L'étendue est peuplée de voitures d'enfant, de femmes assises qui allaitent des nouveau-nés, de gamins qui piaillent, courent, triturent la terre, bâtissent des forts et trouvent sur un amas de gravats quelque illusion de dune maritime. Chaque quartier semble se pousser de la sorte hors de chez lui. Si bien que des nurses d'Auteuil aux mères de famille des Lilas ou aux dames chapeautées de Versailles, Paris donne à qui le circonscrit un échantillonnage de ses physionomies variées. Car l'espèce de sens péjoratif qui s'attachait aux fortifs a disparu avec eux. Cette région voit venir à elle une population qui ne présente plus l'uniformité- équivoque ou le charme acide de l'autre, celle qui ira, elle et la police seules savent où.

Ces légions de femmes et d'enfants, où iront-elles à leur tour lorsque, dans cinq ans environ, toute la ceinture des 35.000 immeubles neufs se sera refermée sur Paris et que tous ces espaces seront occupés ? On a pensé à elles en particulier et à tous les Parisiens en général. Toute la zone qui se coulait entre les fortifs et la banlieue sera transformée comme à Auteuil, en squares, pelouses, bosquets, terrains de jeux, jardins, bassins d'eaux vives, cascades, corbeilles de fleurs, toute une large enceinte ininterrompue de verdure.

Pour l'heure la zone est encore là.
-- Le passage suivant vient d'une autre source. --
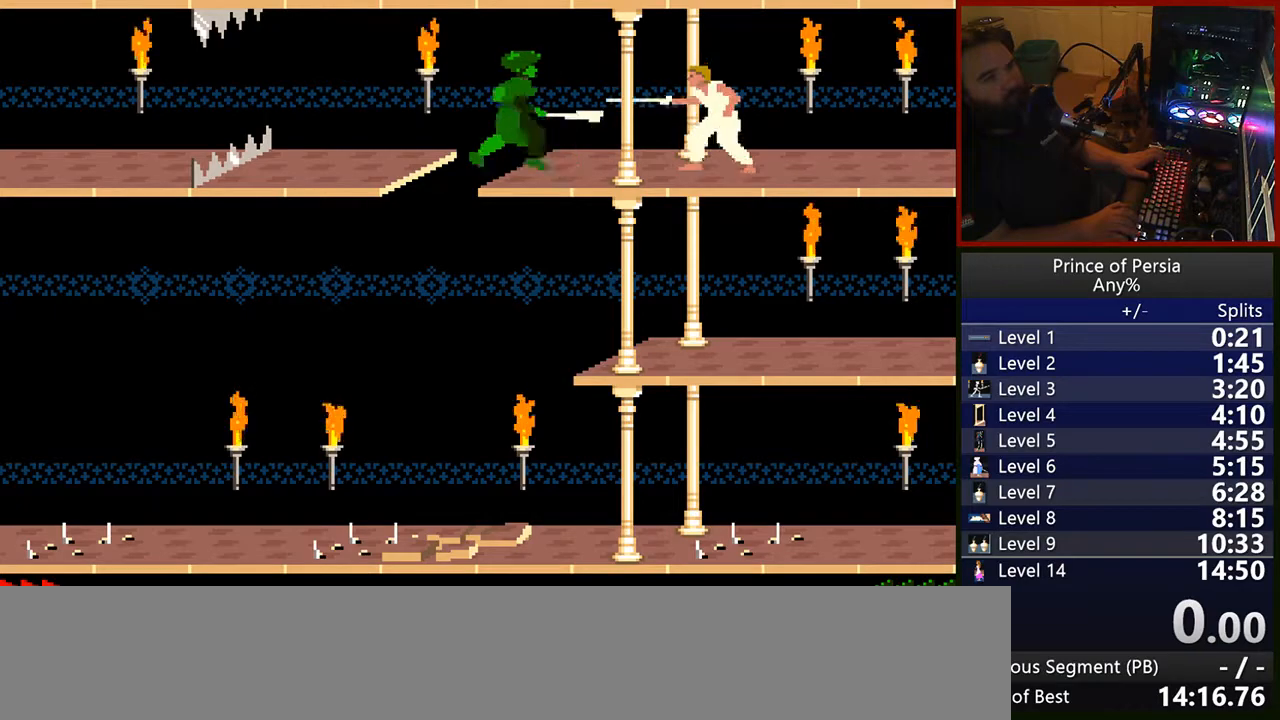
{"keys": ["right"], "events": [[50, "crouch", "up"], [217, "right", "down"]]}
À peine a-t-elle un peu perdu de son caractère vers Boulogne où les expropriations — pour la plupart des ateliers — ont commencé. Pour le reste, rien n'est changé. D'un peu partout maintenant on en découvre un bout collé sur le flanc du glacis, allongeant au bas du panorama des maisons banlieusardes son étrange fouillis de tôles et de planches.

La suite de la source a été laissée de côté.